Generally, a defendant waives his right to appeal by pleading guilty. See State v. Majors, 94 Wn.2d 354, 356, 616 P.2d 1237 (1980). But “a plea of guilty does not preclude an appeal where collateral questions, such as the validity of the statute, the sufficiency of the information, the jurisdiction of the court, or the circumstances under which the plea was made, are raised.” State ex rel. Fisher v. Bowman, 57 Wn.2d 535, 536, 358 P.2d 316 (1961) (first emphasis added). As Karas is challenging both the statute’s validity and the court’s jurisdiction, the general rule does not preclude this appeal.

[697]*697In this case, if the domestic violence prevention statute is invalid, the protection order also would be invalid and, hence, there would be no offense. Further, Karas’s challenge to the commissioner’s authority to issue the protection order is a challenge to the court’s jurisdiction. Thus, Karas’s guilty plea does not alone preclude this appeal.

Whether the collateral attack doctrine applies is a closer question.

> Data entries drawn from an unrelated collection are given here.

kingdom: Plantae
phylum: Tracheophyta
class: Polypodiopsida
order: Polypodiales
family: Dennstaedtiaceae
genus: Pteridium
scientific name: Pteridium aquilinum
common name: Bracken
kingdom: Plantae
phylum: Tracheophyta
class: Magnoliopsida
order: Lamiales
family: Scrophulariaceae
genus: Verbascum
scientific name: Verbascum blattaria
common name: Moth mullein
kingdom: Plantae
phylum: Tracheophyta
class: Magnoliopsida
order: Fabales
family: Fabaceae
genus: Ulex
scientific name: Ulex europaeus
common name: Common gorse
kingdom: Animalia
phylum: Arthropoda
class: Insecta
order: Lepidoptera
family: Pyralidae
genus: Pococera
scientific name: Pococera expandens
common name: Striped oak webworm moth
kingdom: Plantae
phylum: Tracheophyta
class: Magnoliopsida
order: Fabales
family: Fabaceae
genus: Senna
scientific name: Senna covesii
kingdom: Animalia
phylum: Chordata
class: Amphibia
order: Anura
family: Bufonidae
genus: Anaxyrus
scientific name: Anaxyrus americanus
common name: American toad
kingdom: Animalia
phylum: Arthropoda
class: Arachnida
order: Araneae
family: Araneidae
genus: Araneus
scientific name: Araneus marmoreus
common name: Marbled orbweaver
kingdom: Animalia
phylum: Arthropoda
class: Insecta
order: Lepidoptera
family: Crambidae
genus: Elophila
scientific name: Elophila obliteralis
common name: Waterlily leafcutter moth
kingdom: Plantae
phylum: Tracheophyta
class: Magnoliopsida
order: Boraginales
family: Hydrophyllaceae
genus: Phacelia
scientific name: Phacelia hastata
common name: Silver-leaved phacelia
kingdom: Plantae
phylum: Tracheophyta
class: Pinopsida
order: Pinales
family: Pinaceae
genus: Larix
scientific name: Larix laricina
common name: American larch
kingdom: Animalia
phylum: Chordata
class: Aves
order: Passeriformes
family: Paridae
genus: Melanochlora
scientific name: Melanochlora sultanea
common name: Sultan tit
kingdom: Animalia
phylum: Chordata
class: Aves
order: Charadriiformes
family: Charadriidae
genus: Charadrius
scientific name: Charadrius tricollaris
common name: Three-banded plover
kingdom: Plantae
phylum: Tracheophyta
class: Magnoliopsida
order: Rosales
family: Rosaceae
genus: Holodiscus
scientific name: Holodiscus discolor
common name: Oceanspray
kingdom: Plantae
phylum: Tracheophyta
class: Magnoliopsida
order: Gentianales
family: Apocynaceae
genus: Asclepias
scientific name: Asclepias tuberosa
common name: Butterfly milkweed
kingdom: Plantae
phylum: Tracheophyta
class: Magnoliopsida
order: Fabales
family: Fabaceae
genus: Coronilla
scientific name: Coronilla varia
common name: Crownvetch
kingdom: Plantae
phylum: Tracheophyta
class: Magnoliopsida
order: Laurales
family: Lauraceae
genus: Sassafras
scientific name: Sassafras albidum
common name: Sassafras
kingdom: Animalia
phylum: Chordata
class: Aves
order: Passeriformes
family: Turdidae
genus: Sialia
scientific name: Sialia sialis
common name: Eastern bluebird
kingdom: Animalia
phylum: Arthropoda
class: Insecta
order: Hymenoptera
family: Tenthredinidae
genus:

As the court indicated in State v. Noah, 103 Wn. App. 29, 46, 9 P.3d 858 (2000), review denied, 143 Wn.2d 1014 (2001), a defendant generally may not attack the underlying court order in a contempt action. But there is an exception for an allegedly void order. Further, a challenge to the constitutional validity of a predicate conviction is not a collateral attack when the State may use that conviction to establish an essential element of a charge. State v. Summers, 120 Wn.2d 801, 810, 846 P.2d 490 (1993).

Here, Karas argues that the collateral attack bar does not apply because the underlying order is based on an allegedly unconstitutional statute and because the commissioner lacked authority to issue the order. But even if Karas can hurdle the collateral attack bar, he fails to establish the protection order’s invalidity.

II. Constitutionality of Domestic Violence Prevention Act1

The Act creates “an action known as a petition for an order for protection in cases of domestic violence.” RCW 26.50.030. The petition must be accompanied by an affidavit, made under oath, setting forth the facts supporting the request for relief. RCW 26.50.020(1), .030(1). See also RCW [698]*69826.50.010(1) (defining “domestic violence”). The court must then order a hearing for within 14 or 24 days, depending on the type of service, and the respondent must be served no less than 5 court days before the hearing. RCW 26.50.050. The Act also gives the court authority to issue an ex parte temporary protection order pending the hearing.2 RCW 26.50.050, .070.

Following the hearing, the court may order various forms of relief but “no order for protection shall grant relief to any party except upon notice to the respondent and hearing.” RCW 26.50.060(1), (5). If the restrained person knows of the order and nonetheless violates it, he may be subject to criminal penalties or penalties for contempt under the Act’s enforcement provision.